Este análisis nos lleva a recalcar algo importante: una empresa no puede ser buena en todas las variables competitivas, que sirven para diferenciarse de la competencia. En consecuencia, cada compañía debe decidir hacia dónde va y hacia dónde no, cómo quiere posicionarse en el mercado y con qué atributos quiere ser percibida por sus clientes. De otra forma, aun siendo buena en todo, pasará desapercibida, no sobresaldrá entre las demás. Decidir unas u otras variables competitivas repercute también en la organización de la cadena de suministros, a la vez que todo este conjunto debe estar en sintonía con la estrategia general. El resto de variables, se mantendrán sencillamente en unos mínimos adecuados para no generar insatisfacción en los clientes, pero no serán su valor más destacado.

Caso Minute Clinic
Minute Clinic es una cadena de clínicas que funciona en los Estados Unidos, y que presta servicio en más de 25 estados. En estos centros de salud, se trata una reducida gama de dolencias muy comunes en la población y con un claro diagnóstico, sin necesidad de cita previa y en un tiempo breve de unos quince minutos. Esta compañía ha descubierto un nicho de mercado que no cubren las mutuas privadas. Aprovecha una serie de cambios en los estilos de vida de las personas en que el tiempo es oro, se vive a un ritmo frenético, las personas buscan una satisfacción inmediata de sus necesidades y se da una preocupación creciente por el bienestar y la salud.

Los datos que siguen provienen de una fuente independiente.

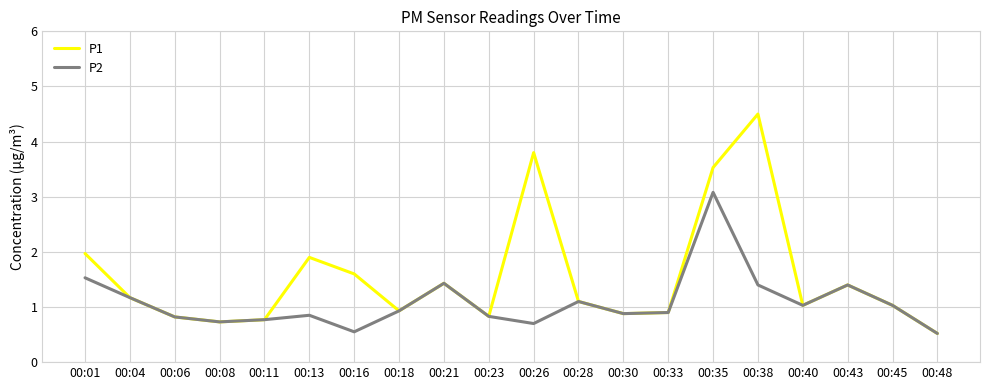

Rank the series by their maximum value, from lowest to highest.

P2, P1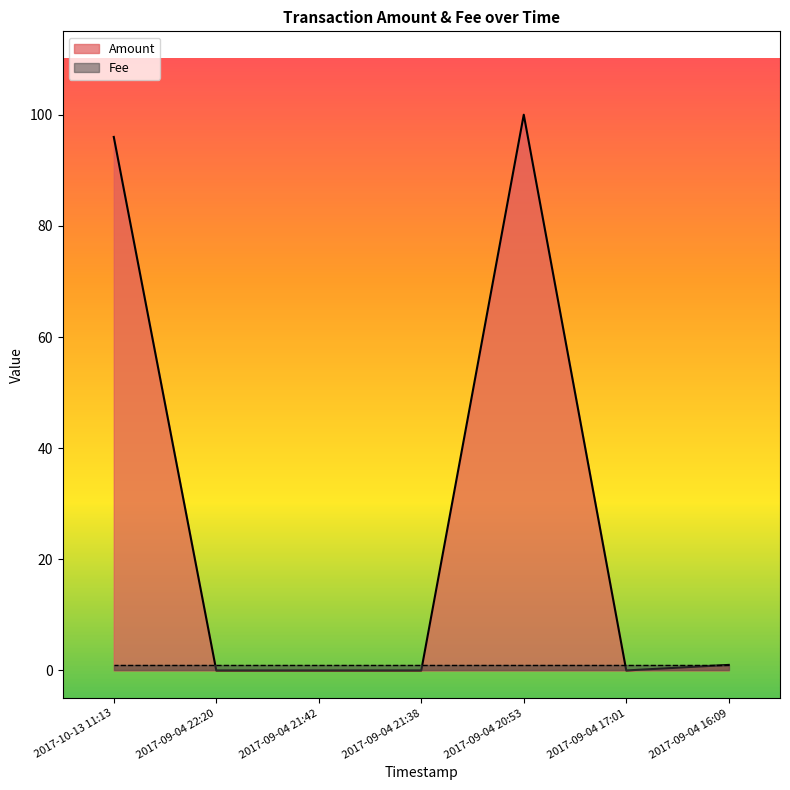

At how many categories does at least one series exceed 54?

2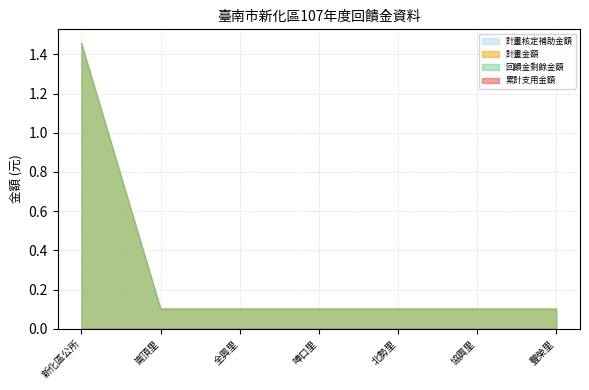

Which series changed the most between 新化區公所 and 崙頂里?

計畫核定補助金額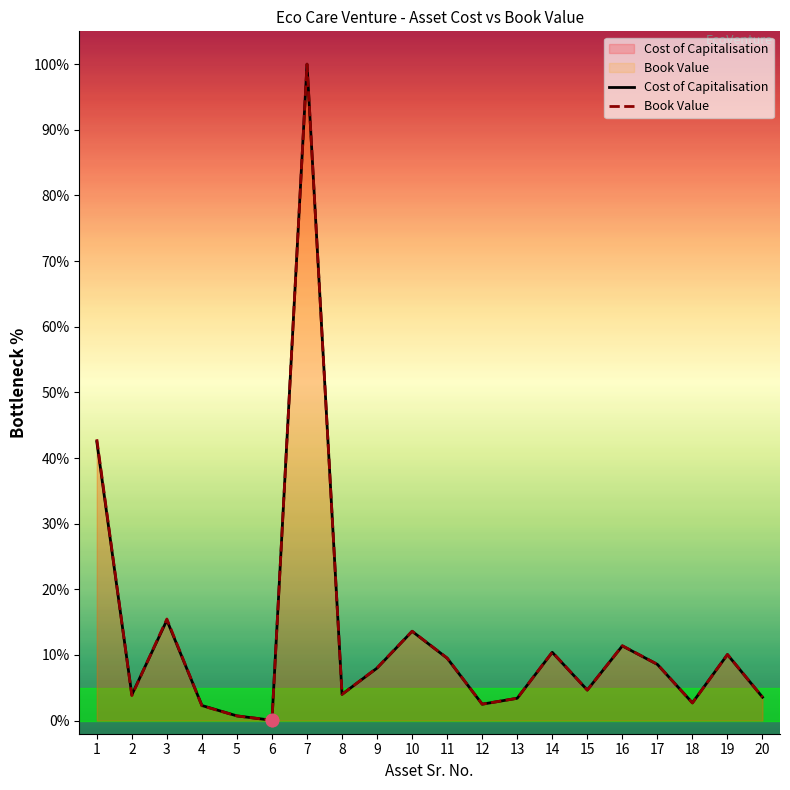

At which category is the sum across all series the highest?

7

Además, el precio es un factor que influye en muchas decisiones de consumo. En el marco de una asistencia sanitaria no universal y sólo asequible para las clases más pudientes, Minute Clinic ha encontrado una discontinuidad en el mercado donde situarse con sus servicios médicos.

A partir de este modelo de negocio, ¿cómo desarrolla la clínica sus decisiones de operaciones? En primer lugar y, como la estrategia se basa en costes y economías de escala, decidirá localizaciones con gran afluencia de público. Así, las oportunidades de generar ingresos aumentarán, por ejemplo: centros comerciales o polígonos industriales.

Incluso, se planteará establecer acuerdos con empresas. ¿Cómo serán los procesos? Deberán ser muy estandarizados porque, en tan sólo quince minutos, se completa el servicio: desde la recepción del cliente hasta que éste rellena el cuestionario de satisfacción. A su vez, establecer procedimientos en todos los niveles permitirá que las personas que allí trabajan conozcan su función dentro de la cadena de suministros de la clínica. La siguiente cuestión podría ser: ¿qué tipo de profesionales se necesitan? No hacen falta grandes especialistas médicos, sino profesionales con una cualificación justa y necesaria. En los Estados Unidos, pueden ser incluso estudiantes de último año de la carrera de Medicina, ya que la ley lo permite. Personas capaces de ofrecer servicios muy baratos, que conozcan los procedimientos, habilitadas para realizar diagnósticos sencillos y que, en caso, de dificultad, sepan derivar a los pacientes hacia otros centros más especializados.

Casos de éxito hay muchos, y todos tienen algo en común, independientemente de su modelo de negocio: las decisiones que se toman se alinean siempre con la estrategia de operaciones. Y ésta, a su vez, se mantiene en consonancia con la estrategia general corporativa y la visión de la compañía.